Sequence Arrangement in Satellite DNA from the Muskmelon ¹

^a Departments of Botany and Genetics, University of Washington, Seattle, Washington 98195

Two fractions of a satellite DNA from the muskmelon (Cucumis melo L.) isolated as a unimodal peak from CsCl gradients, differ in melting properties and complexity as estimated by reassociation kinetics. At 49.8 C, all of the low melting fraction was denatured and all of the high melting fraction was native. There were almost no partially denatured molecules detected in the electron microscope at this temperature. This observation provides direct evidence that the two fractions are not closely linked. We conclude that satellite I, the high t_m, low complexity fraction, exists as a 600-nucleotide sequence in blocks of at least 67 tandem repeats. Since the complexity of the low melting fraction, satellite II, is greater than the size of the molecules in our assay, we can only say that the minimum size of each unit of satellite II is 2.5 x 10⁷ daltons. It is unlikely that any spacer sequences are interspersed with either satellite.

Sequences homologous to those of satellite I were also shown to be present as a minor fraction on 4900 nucleotide pair fragments with main band DNA density. These long main band fragments probably contain in addition at least two repeated sequence elements unrelated to satellite I since they aggregate (form large network structures) when reassociated. Coaggregation of sheared ³H-satellite I with long main band DNA could not be attributed to contamination of main band with long satellite DNA. We interpret the results as an observation of a recently created family of tandemly repeating sequences whose members are beginning to be scattered throughout the genome.

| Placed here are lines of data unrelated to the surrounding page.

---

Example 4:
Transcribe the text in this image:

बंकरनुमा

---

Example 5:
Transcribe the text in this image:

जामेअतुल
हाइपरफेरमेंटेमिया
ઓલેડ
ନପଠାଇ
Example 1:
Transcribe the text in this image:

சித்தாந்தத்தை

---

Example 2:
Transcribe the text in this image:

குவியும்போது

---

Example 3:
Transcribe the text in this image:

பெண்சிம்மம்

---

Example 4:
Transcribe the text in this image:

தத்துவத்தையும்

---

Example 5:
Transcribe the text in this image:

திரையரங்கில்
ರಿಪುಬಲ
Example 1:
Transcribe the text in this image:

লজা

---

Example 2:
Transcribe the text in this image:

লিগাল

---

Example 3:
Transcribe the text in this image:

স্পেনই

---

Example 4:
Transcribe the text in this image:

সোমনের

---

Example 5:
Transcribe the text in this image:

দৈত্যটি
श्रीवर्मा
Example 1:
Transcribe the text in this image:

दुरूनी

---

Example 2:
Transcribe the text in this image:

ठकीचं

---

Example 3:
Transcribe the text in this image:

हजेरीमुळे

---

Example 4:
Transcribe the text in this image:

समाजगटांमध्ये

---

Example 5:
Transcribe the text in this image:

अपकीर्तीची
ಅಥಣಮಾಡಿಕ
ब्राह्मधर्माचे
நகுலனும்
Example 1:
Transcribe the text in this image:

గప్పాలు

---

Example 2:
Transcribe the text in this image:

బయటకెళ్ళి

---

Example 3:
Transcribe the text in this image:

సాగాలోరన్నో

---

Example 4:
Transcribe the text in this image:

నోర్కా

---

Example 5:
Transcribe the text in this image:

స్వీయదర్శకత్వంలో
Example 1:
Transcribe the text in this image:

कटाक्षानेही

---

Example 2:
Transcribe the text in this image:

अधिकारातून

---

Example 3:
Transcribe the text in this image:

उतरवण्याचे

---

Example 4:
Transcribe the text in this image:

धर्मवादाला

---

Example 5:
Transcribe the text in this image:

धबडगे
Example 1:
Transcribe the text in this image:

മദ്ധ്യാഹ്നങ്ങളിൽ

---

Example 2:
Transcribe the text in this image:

We discuss how the aggregation technique may be generally useful for assessing linkage between a minor and a major DNA fraction when both fractions may be present in the initial DNA preparation. Applications for the technique include the search for DNA sequences in the nucleus which are homologous with chloroplast DNA and for Agrobacterium tumefaciens DNA in the nuclei of plant cells transformed to the tumor phenotype by the bacterium.

¹ This work was supported by National Science Foundation Grant GB41179 and National Institutes of Health Grant 1 R01 GM22870-01. W.C.T. was a predoctoral trainee supported by NIH Training Grant GM00182.